Hershey Felder as Irving Berlin

Berlin stories: the making of an American legend

Portland Center Stage's "Hershey Felder as Irving Berlin" sings and tells the story of the outsider who became the deeply driven voice of the nation

For all of the great American songwriter Irving Berlin’s genuine patriotism and genius for tapping the vitality of the nation’s popular spirit, he comes across in Hershey Felder as Irving Berlin as something of a dyspeptic old coot.

Then again, when we meet him (in a clever bit of stagecraft, as the invisible inhabitant of a wheelchair that sits stage right on the Mainstage at Portland Center Stage) he’s a disgruntled centenarian, crushed by the recent loss of his wife of more than sixty years, haunted by the feeling that the popular culture he did so much to help create has passed him by, and, mostly, just tired of life.

Fortunately his younger self, in the person of singer, pianist, playwright, and solo performer Felder, is on hand to speak for him, act as an intermediary between the very private Berlin and his adoring audience, and explain the personal and cultural context of the extraordinary book of roughly 1,500 songs for which the man born Israel Isidore Beilin (or Baline) wrote both music and lyrics, altering forever the landscape of American popular music.

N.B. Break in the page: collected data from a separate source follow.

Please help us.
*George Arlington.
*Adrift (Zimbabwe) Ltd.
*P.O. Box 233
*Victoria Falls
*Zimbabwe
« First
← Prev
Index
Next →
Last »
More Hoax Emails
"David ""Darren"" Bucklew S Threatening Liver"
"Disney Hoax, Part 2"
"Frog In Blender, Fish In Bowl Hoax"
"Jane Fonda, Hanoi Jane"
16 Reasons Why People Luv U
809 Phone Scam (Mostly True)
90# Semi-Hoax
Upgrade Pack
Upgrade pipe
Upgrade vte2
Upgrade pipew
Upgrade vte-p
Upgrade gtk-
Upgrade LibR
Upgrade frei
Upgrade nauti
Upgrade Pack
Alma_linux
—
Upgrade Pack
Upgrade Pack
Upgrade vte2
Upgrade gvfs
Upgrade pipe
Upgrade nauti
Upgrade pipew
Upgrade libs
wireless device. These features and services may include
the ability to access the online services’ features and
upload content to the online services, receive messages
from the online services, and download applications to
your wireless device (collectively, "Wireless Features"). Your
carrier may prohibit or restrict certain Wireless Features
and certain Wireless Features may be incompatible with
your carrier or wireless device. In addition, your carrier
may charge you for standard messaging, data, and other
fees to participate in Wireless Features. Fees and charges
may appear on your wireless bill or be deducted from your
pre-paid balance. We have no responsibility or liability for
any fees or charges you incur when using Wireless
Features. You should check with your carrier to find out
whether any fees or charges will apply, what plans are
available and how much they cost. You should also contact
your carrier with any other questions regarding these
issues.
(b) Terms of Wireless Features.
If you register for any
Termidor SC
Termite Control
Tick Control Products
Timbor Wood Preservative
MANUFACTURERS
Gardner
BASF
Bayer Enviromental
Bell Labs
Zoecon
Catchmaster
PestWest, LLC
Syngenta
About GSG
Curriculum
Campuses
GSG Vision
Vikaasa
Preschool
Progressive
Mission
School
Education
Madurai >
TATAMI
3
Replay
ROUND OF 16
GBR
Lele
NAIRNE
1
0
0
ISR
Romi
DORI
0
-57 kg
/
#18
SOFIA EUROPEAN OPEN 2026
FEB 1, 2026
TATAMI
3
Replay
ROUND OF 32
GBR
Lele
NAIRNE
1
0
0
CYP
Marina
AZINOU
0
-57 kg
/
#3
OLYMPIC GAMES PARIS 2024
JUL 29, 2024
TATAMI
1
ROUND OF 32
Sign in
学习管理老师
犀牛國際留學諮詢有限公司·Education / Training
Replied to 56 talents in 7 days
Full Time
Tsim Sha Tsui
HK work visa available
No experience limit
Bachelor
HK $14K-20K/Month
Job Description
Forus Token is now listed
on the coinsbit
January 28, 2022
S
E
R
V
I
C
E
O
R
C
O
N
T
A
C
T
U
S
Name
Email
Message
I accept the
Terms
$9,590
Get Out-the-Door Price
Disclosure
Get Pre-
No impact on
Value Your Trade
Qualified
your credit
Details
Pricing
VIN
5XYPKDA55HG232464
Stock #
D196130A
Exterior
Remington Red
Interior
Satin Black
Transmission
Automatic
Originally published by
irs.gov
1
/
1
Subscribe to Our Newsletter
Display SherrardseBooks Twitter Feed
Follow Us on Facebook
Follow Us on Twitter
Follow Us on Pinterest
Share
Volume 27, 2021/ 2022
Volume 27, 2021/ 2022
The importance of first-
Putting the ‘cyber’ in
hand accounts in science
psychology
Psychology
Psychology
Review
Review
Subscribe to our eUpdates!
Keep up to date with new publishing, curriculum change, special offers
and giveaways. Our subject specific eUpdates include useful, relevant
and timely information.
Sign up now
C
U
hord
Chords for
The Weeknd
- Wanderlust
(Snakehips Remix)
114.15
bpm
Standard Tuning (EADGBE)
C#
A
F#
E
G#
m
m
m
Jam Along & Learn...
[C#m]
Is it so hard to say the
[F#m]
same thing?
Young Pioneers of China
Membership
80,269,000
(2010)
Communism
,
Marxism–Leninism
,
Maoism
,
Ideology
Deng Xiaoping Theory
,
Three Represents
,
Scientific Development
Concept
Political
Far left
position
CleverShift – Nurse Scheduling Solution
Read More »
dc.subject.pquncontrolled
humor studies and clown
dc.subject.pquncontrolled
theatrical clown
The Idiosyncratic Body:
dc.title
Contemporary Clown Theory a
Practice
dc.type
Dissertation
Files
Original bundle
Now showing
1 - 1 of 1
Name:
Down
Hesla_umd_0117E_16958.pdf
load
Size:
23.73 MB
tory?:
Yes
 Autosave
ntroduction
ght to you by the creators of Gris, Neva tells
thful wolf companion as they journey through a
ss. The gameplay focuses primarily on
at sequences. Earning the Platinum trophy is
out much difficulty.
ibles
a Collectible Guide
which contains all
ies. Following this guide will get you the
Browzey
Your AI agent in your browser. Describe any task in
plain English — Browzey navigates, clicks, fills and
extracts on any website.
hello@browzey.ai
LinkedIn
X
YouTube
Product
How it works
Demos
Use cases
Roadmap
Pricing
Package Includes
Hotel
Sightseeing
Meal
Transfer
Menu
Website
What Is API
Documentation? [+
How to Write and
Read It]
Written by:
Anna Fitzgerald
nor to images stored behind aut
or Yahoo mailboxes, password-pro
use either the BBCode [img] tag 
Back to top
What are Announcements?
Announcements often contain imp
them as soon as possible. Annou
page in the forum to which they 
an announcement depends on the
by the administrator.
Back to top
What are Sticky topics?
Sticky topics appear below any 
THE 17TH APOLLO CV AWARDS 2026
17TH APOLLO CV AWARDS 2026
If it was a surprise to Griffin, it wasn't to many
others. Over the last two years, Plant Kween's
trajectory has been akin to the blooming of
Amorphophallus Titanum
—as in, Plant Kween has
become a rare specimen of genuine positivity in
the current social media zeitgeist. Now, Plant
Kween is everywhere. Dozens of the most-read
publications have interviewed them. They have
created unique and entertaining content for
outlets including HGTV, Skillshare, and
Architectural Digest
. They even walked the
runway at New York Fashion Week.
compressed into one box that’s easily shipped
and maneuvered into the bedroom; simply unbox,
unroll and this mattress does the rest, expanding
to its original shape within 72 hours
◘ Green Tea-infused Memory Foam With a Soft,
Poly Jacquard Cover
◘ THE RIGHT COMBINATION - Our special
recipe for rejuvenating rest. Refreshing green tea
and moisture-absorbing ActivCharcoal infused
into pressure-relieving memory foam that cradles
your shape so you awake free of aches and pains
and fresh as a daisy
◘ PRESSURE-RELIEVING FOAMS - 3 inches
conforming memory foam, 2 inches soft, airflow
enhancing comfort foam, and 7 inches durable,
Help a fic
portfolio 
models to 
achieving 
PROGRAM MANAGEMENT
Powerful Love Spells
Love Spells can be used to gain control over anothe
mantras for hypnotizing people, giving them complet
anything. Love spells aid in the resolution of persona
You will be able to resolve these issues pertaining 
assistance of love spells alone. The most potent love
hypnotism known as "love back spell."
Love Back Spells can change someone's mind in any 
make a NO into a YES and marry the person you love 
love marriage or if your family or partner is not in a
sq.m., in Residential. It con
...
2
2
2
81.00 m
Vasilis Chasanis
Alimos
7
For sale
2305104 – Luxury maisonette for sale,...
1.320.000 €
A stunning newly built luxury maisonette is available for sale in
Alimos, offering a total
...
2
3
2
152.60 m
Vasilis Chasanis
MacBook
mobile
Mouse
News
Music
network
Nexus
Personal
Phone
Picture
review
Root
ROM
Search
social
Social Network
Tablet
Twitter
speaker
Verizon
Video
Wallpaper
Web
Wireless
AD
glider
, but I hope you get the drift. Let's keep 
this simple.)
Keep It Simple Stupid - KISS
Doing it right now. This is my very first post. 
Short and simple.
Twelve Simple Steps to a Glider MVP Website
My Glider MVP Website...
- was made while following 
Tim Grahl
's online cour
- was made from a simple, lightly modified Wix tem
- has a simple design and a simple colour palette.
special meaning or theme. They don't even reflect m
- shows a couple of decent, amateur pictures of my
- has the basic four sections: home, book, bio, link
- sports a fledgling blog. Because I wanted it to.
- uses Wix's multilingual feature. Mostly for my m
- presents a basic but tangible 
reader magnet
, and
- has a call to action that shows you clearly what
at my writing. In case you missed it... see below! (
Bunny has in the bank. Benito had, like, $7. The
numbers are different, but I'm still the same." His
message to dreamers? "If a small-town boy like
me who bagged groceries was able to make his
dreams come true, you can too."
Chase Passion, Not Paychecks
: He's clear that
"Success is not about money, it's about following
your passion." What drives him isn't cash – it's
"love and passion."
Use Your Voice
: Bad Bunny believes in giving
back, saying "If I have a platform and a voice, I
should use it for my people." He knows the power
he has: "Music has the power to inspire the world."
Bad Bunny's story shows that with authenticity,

Felder at the keyboard as Berlin. Photo: Eighty Eight Entertainment

Felder at the keyboard as Berlin. Photo: Eighty Eight Entertainment

In Friday night’s opening performance at Center Stage, Felder was a brash and pounding presence, attacking Berlin’s songs with dominating passion and the piano keyboard with emphatic fury, as if he were afraid some fugitive modern reinterpretation might escape and misrepresent Berlin’s original intentions. It seemed apt. Felder’s delivery of this bounty of songs was distinguished by a fidelity to the periods in which the music was composed, reaching back in spirit to the straightforwardness of Berlin’s hero Stephen Foster and for the most part (although he began his career writing tunes for the dance crazes that swept the nation in the early years of the 20th century) avoiding the syncopations of the swing and jazz revolutions that came to represent and in many ways reinvigorate the Great American Songbook. If Berlin’s songs were simple compared to Porter’s or Gershwin’s, they also had the power of directness. They were essentially American statements of optimistic populism, with a potent blend of honest sentimentality and the hard nut of basic truths. They were songs you could hum. Songs you did hum.